For many of us, this rhythm can feel both unfamiliar and liberating. The instinct to plan, produce, and perform runs deep, but Samhain asks something different of us. It asks us to slow down, to honour endings, and to listen for what is quietly emerging beneath the surface.
Honouring Endings
In business and in life, endings are often rushed or in truth, avoided all together! Projects are closed, roles shift, teams change, companies are taken over and there is rarely a moment to give it a second thought. That is done, on we go. We so often skip over the more difficult feelings of the ending by focussing on the what is next. However, if we move too quickly to the next challenge and target, we forget to acknowledge the emotional event of the ending. Then we aren’t truly present to the transition and we can miss the process and the learning that endings offer. We move quickly to the next target, the next challenge, the next beginning.
If we skip over endings, like they are nothing, we lose the wisdom they carry. Endings are an opportunity for out breath. They can bring completion, clarity, and perspective. They offer us the chance to harvest insight before moving forward. As one cycle closes, the next can begin, but this is much harder if we haven’t fully completed and let go through a ‘good ending’.
Learn Endings! This season, resist the temptation to race ahead. What is ending? What has completed? What has gone? Perhaps create your own moment of pause. Light a candle. Reflect on what you’ve accomplished this year, what you’ve learned, and what you’re ready to release. Create an intentional ending. This does not need to be long and involved, it could be as simple as having a quiet 15 mins, taking a long exhale, writing down what is ending and acknowledging by saying something outloud like, “that chapter is now complete”.
Reflection Before Resolution: Great for Leadership
Reflection is not ‘navel gazing’ (as one client said to me), it’s a courageous act of leadership. It requires honesty and humility to ask:
What has truly worked this year?
What drained me more than it nourished me?
Where have I grown?
What am I being invited to change?
This is not about perfection, it’s about alignment. Like the aeroplane which constantly makes small course corrections, reflection allows us to adjust, recalibrate, to steer back toward what matters to us the most. Research shows that high-performing leaders who engage in regular reflection make better decisions and sustain higher wellbeing over time. Reflection creates coherence between values and actions, and purpose and performance.

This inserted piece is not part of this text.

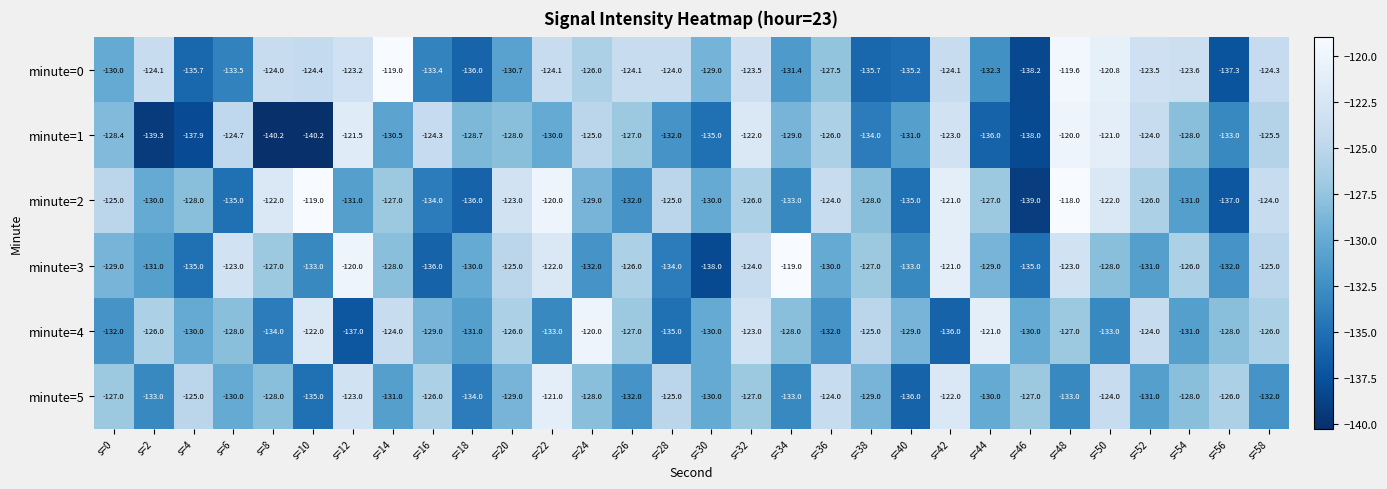

The minute=2 series shows -129.0 at s=24. True or false?

True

Try: Set aside one hour (yes one whole hour) for personal reflection. No laptop, no agenda. Just a pen and paper (your journal?), a quiet space, and the willingness to listen to your deeper self.

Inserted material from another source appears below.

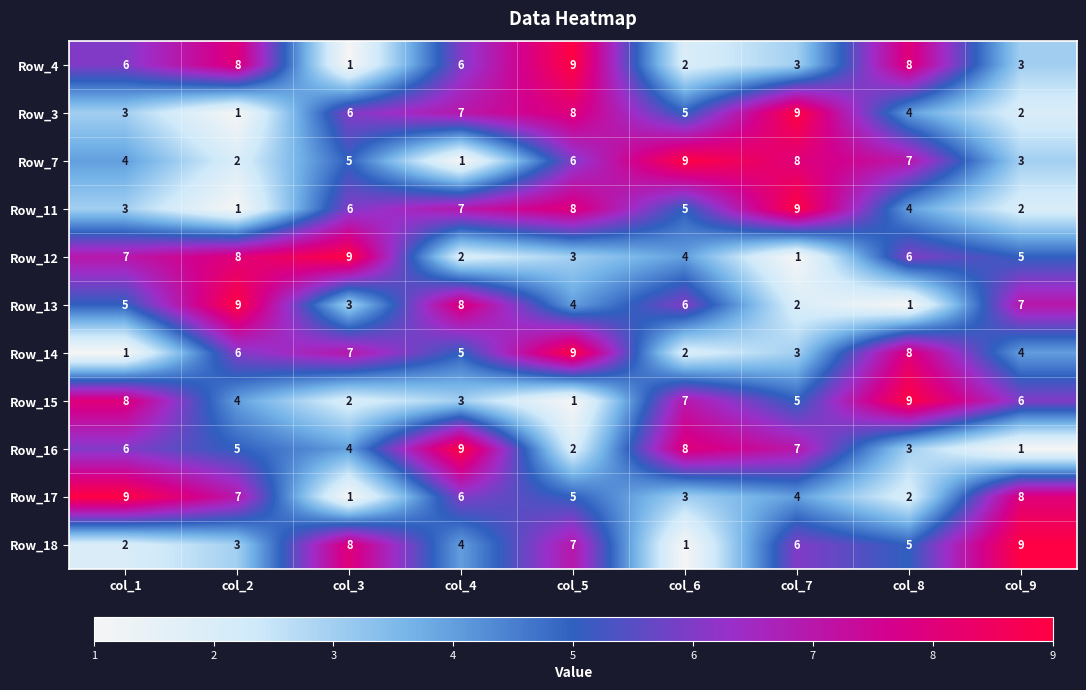

Which series has the largest total across all categories?

Row_4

Begin with the End in Mind
If this resonates with you and you are used to this kind of reflection, I offer you one of the most powerful reflection practices. As the year ends, consider your own ‘end’. The end of your time in a body on this planet (whether or not it is your ‘death’ is a whole other discussion, perhaps for another time!). The fact that your body will one day go back to the earth, can be a very powerful exercise of pure clarity.
What do you want people to say at your death?

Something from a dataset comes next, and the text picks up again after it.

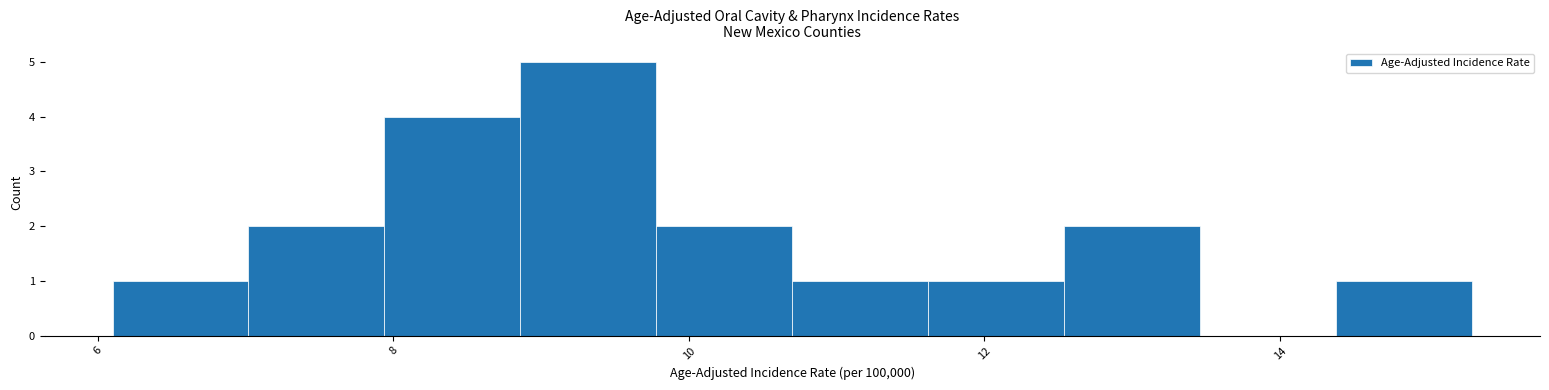

Over which range of the x-axis is the bar tallest?

8.86 to 9.78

What do you want to be remembered for?
What qualities, contributions, or relationships will show that you had a life well-lived?
This exercise will bring focus to what truly matters and reveals your “North Star”. What is your deeper purpose that can guide your leadership through the year ahead. When you start with the end in mind, your goals become expressions of meaning, not just metrics.
For many women leaders, this reflection also surfaces what needs to be released. If you have outdated ambitions, inherited expectations, or measures of success that no longer fit. The end becomes the compost for new growth. (When I did this exercise for the first time, I found a whole load of things I believe I wanted to achieve, which I actually had no interest in truth! Truly eye opening!)
An Invitation
As this Celtic year closes, take time to honour your endings. Reflect deeply, breathe fully, and let integration do its quiet work.
When you begin again, and when you step into your new cycle of leadership, creativity, and service, do so with clarity, coherence, and alignment.
The end is never the end. It is simply the fertile dark from which new light is born.